Rapaz introvertido, é subindo nos palcos que Rian encontra seu próprio brilho. "Não posso vestir essa timidez que tenho. A dança é meu estado de espírito que sempre me acompanha. E lá, em cima do palco, é onde me sinto pleno. Dançar as coreografias é como se fosse uma atuação, com ritmo, música, dança… e que mexe com meus sentimentos. Ao ser aplaudido, é a melhor das sensações", admite.

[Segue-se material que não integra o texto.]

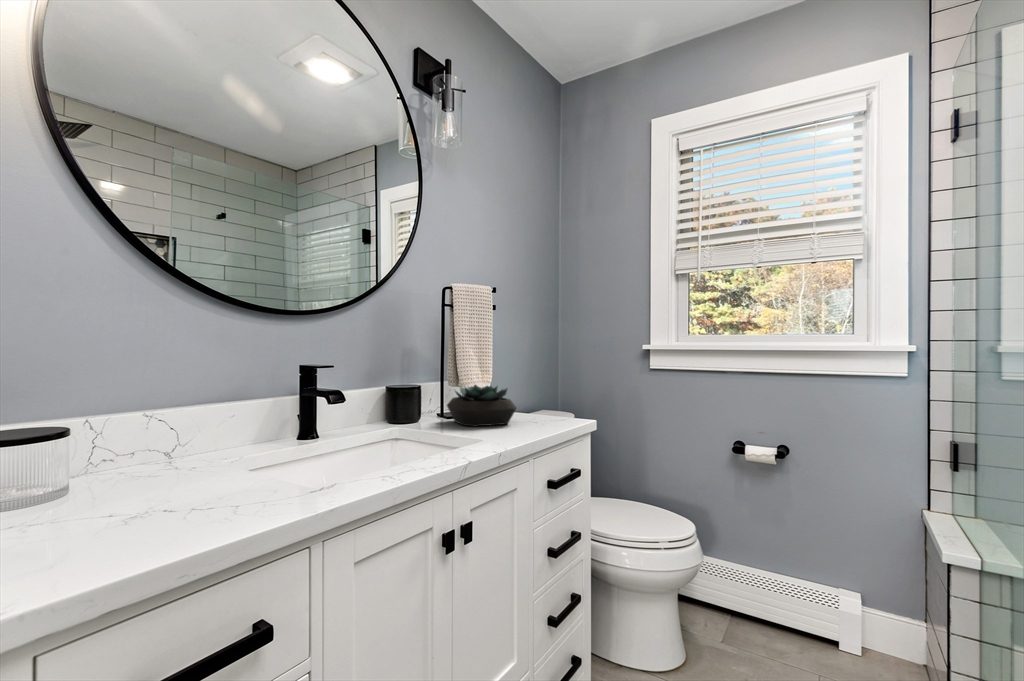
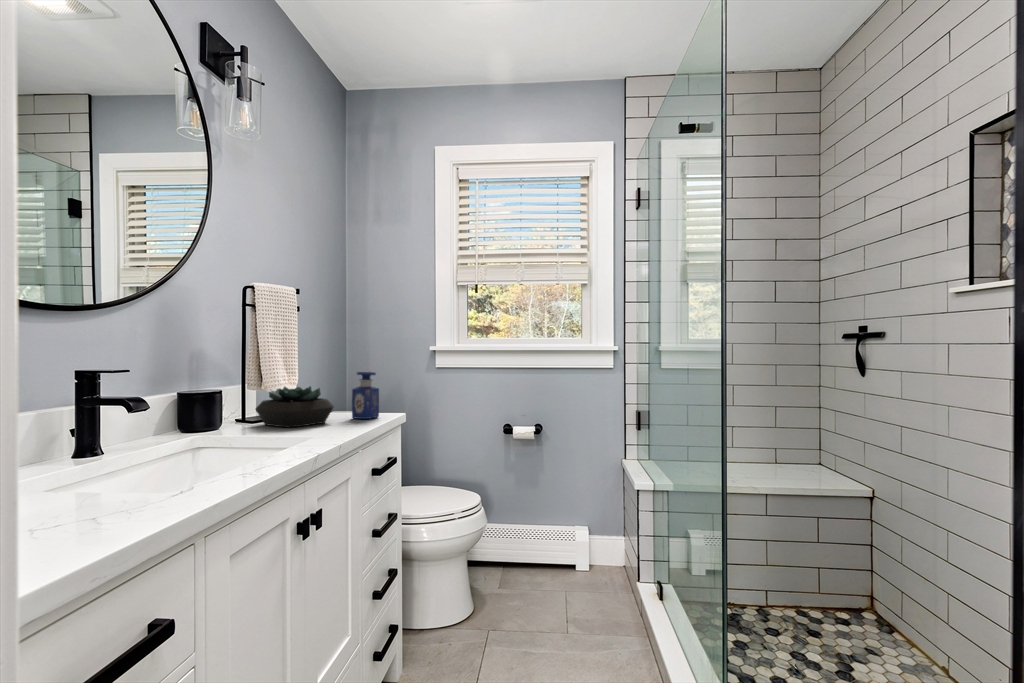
perfume bottle: none [540,371,568,424] -> present [352,370,379,419]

A notícia de que entrou para o Bolshoi no Brasil veio a pouco menos de 1 mês atrás. Celular de Célia apitou enquanto dirigia, parou o carro para ver e recebeu o informativo. Quando chegou em casa, questionou o marido Sirval e desatou a chorar.

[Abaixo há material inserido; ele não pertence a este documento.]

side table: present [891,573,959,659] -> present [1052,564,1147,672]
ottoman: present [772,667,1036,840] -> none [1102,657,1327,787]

"Na hora eu me senti desacreditado. Nem imaginava que eu tinha essa capacidade toda. Depois, quando caiu a ficha, foi a maior felicidade que algum dia já tive. Minha mãe só chorava. Uma memória bonita que guardo no peito", relata Rian.
"Só de ver ele no palco já me arrepio. Sempre foi assim, tanto pra mim quanto Sirval. É uma coisa maravilhosa, nem os irmãos desmerecem o seu talento. Pelo contrário, veem o irmão com orgulho. Rian é o nosso maior bailarino", conta a mãe coruja.
O pai, que atualmente trabalha como garçom, ficou em Campo Grande para garantir o emprego. A mãe, no momento em trabalho remoto, ajudou Rian a se estabelecer em Joinville, que chegou há pouco mais de 1 semana. Porém, Célia precisa voltou à Capital para também assegurar seu ganha-pão. Mas como na família um ajuda o outro, vai ter um rodízio: o irmão Jarbas, de 21 anos, será o novo "acompanhante" do caçula. "Com as aulas virtuais na Universidade Federal de Santa Catarina, onde estudo, é melhor que fique no estado pois vai ser mais fácil ele voltar para Florianópolis, onde é campus, caso precise", explica.
Mesmo com as dificuldades financeiras, os pais de Rian sempre deram um jeitinho. Tanto é que ele tem muita a agradecer ao dois pela sua experiência de agora. Antes, entretanto, já havia participado de competições, fez viagens pelo Brasil e até para a Argentina. Vivendo na simplicidade, conseguiram todos juntos fazer o seu sonho acontecer.
"Como professora, eu sempre incentivei meus alunos a sonharem. Agora, seu eu chegasse em casa e fazer o contrário seria muito demagogia da minha parte. Então, eu insistia isso nele, de sonhar também. Via sua crença e amor pelo balé. E ele realmente merecia estudar no Bolshoi, até mesmo para saber se de fato é o futuro que deseja seguir. O importante é ele testar. Se ele quiser mais, não tem problema. Não se trata de um sonho 'perdido'. Vamos estar com ele do plano 'A' ao 'Z' até dar tudo certo", confirma a mãe.
Mas o filho sonha alto: "quem sabe ainda vou parar numa escola tão conhecida quanto a de agora ou numa companhia fora do Brasil. Penso em Europa, principalmente Londres, pisar nos palcos do Royal National Theatre. Quem sabe...", finaliza Rian.